My experience with type hints and mypy

The CLA bot for the PSF is designed defensively because if the bot accidentally lets a pull request through from someone that has not signed the CLA that could lead to legal troubles. To alleviate any worries I may have about bugs lurking in the code I have made sure that the CLA bot's code is thoroughly tested. I use Travis to make sure that continuous integration is passing, I use Codecov and to make sure that there's 100% branch coverage, and the bot does not deploy to Heroku unless CI is passing (aside: thanks to Heroku for donating free hosting to the PSF which I'm taking advantage of for the bot).

But one thing I had not taken advantage of until today to help code defensively is type hints and mypy. I didn't do this from the outset because mypy didn't support async functions when the CLA bot was initially written. But with the advent of variable annotations in Python 3.6 and mypy's support for async functions I thought I would see what it was like to add type hints to pre-existing code.

What worked

Following the general approach outlined by the Dropbox team during their Dec 2016 BayPiggies talk, which mirrors what Zulip outlined in October 2016, worked out well. Basically you run mypy with no types to make sure it won't trip over anything, and then you slowly add types, one object at a time. Since mypy only types things that have been given types you don't have to worry about mypy over-reaching and making false-positives. This gives you a nice iterative process where you can don't have to convert all of your code at once.

What didn't work

Unfortunately mypy isn't ready to take full advantage of Python 3.6. Now for most people this won't be a problem, but if you're not aware of this it can trip you up. For instance, even though typing.Collection exists, typeshed doesn't support the class. And because of how mypy is structured, if typeshed doesn't have something from the typing module it will claim it doesn't exist. In the end I was able to work around this by using typing.AbstractSet, but it was a bit frustrating to not get to fully use all the types available in Python 3.6.

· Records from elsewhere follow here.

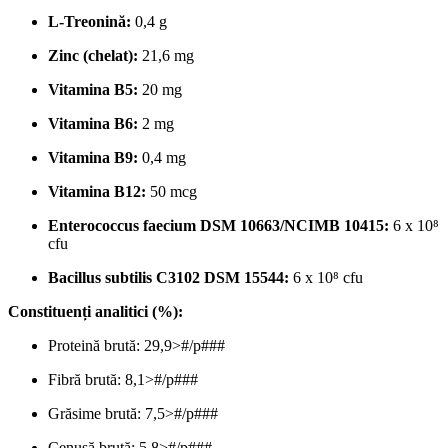
L-Treonină:
0,4 g
Zinc (chelat):
21,6 mg
Vitamina B5:
20 mg
Vitamina B6:
2 mg
Vitamina B9:
0,4 mg
Vitamina B12:
50 mcg
Enterococcus faecium DSM 10663/NCIMB 10415:
6 x 10⁸
cfu
Bacillus subtilis C3102 DSM 15544:
6 x 10⁸ cfu
Constituenți analitici (%):
Proteină brută: 29,9>#/p###
Fibră brută: 8,1>#/p###
Grăsime brută: 7,5>#/p###
Cenușă brută: 5,8>#/p###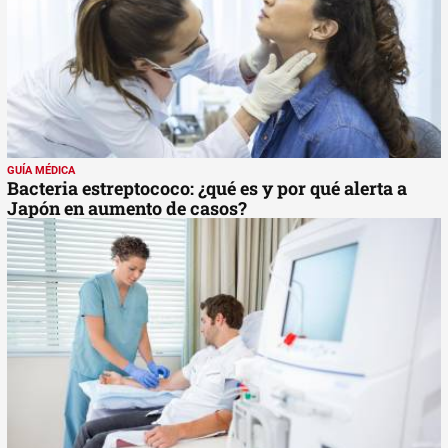
GUÍA MÉDICA
Bacteria estreptococo: ¿qué es y por qué alerta a
Japón en aumento de casos?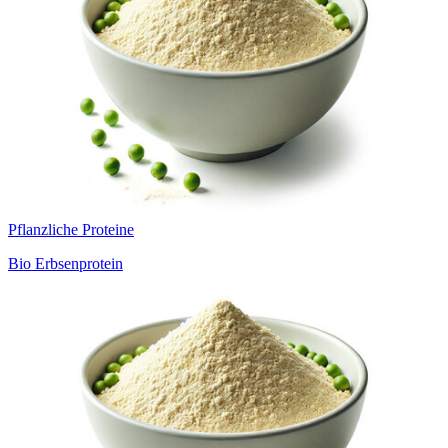
Pflanzliche Proteine
Bio Erbsenprotein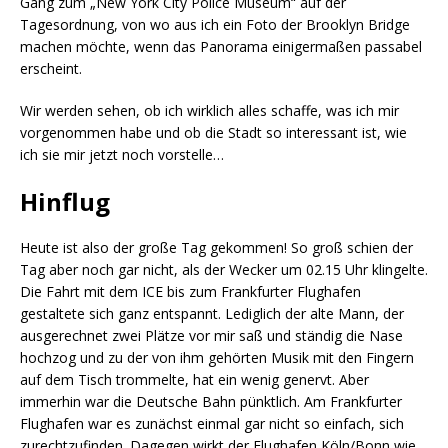
Gang zum „New York City Police Museum“ auf der
Tagesordnung, von wo aus ich ein Foto der Brooklyn Bridge
machen möchte, wenn das Panorama einigermaßen passabel
erscheint.
Wir werden sehen, ob ich wirklich alles schaffe, was ich mir
vorgenommen habe und ob die Stadt so interessant ist, wie
ich sie mir jetzt noch vorstelle…
Hinflug
Heute ist also der große Tag gekommen! So groß schien der
Tag aber noch gar nicht, als der Wecker um 02.15 Uhr klingelte.
Die Fahrt mit dem ICE bis zum Frankfurter Flughafen
gestaltete sich ganz entspannt. Lediglich der alte Mann, der
ausgerechnet zwei Plätze vor mir saß und ständig die Nase
hochzog und zu der von ihm gehörten Musik mit den Fingern
auf dem Tisch trommelte, hat ein wenig genervt. Aber
immerhin war die Deutsche Bahn pünktlich. Am Frankfurter
Flughafen war es zunächst einmal gar nicht so einfach, sich
zurechtzufinden. Dagegen wirkt der Flughafen Köln/Bonn wie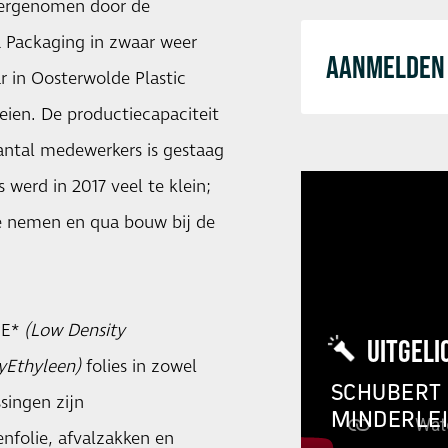
vergenomen door de
 Packaging in zwaar weer
AANMELDEN 
r in Oosterwolde Plastic
eien. De productiecapaciteit
aantal medewerkers is gestaag
 werd in 2017 veel te klein;
te nemen en qua bouw bij de
PE*
(Low Density
UITGELI
yEthyleen)
folies in zowel
SCHUBERT 
singen zijn
MINDERLE
enfolie, afvalzakken en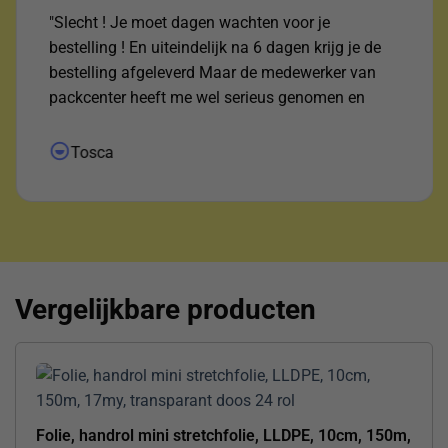
"Slecht ! Je moet dagen wachten voor je
bestelling ! En uiteindelijk na 6 dagen krijg je de
bestelling afgeleverd Maar de medewerker van
packcenter heeft me wel serieus genomen en
uitgezocht waar het pakketje was ! Daar voor mijn
dank !"
Tosca
Vergelijkbare producten
Folie, handrol mini stretchfolie, LLDPE, 10cm, 150m,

You also can't use f-strings in mypy yet (I've been told they're coming). Since mypy has to mirror so much of the Python internals spanning Python 2 & 3 it hasn't had its parser updated yet to handle f-strings. Luckily it's coming, but it would have been nice if support was available when Python 3.6 was released (which is not a criticism since the mypy team has only so much time and their own priorities).

I did end up skipping the type hinting of the test suite to avoid the work. When you're faking things out and using types that you know you should not normally be passed in it leads to a lot of type errors (all of which were legitimate, but I simply did not care). I could have updated the test code to pass the appropriate type, but I was lazy. I also could have loosened the type hints to be more permissive, but I did not think that was the best solution due to my laziness. (It's now an open issue to resolve this.)

Did I get anything out of this?

You can look at the pull request which added type hints. While mypy did find a couple bugs, all of them would have been found by most linters anyway.

What mypy really got me was better documentation. While I was adding the type hints there were a couple of times where I had to examine the code to realize what the appropriate type was. Now that I have the functions and methods all hinted I don't have to guess anymore. That should make long-term maintenance a bit easier. And I don't think the code reads poorly because of the type hints so I don't think there's a penalty there. This is also useful for the CLA bot as it's entirely abstracted out into a few abstract base classes to make swapping out any server that it communicates with easy; having type hints means mypy verifies the type hinting contract between ABCs and their subclasses.

After having gone through the experience, would I bother typing new Python 3 code? My answer is yes once mypy supports f-strings. When I design an API I already have to think about what type of objects would be acceptable, so quickly writing down my assumptions doesn't hurt anything, it's relatively quick, and it benefits anyone having to work with my code. But I also wouldn't contort my code to fit within the confines of type hints (i.e. if type hints forces me to write cleaner code then that's great, but if something is so dynamic that it can't have type hints then that's fine and I'll happily use typing.Any as an escape hatch).

In the end I view type hints as enhanced documentation that has tooling to help verify that the documentation about types is accurate. And for that use-case I see type hints worth doing and not at all a burden.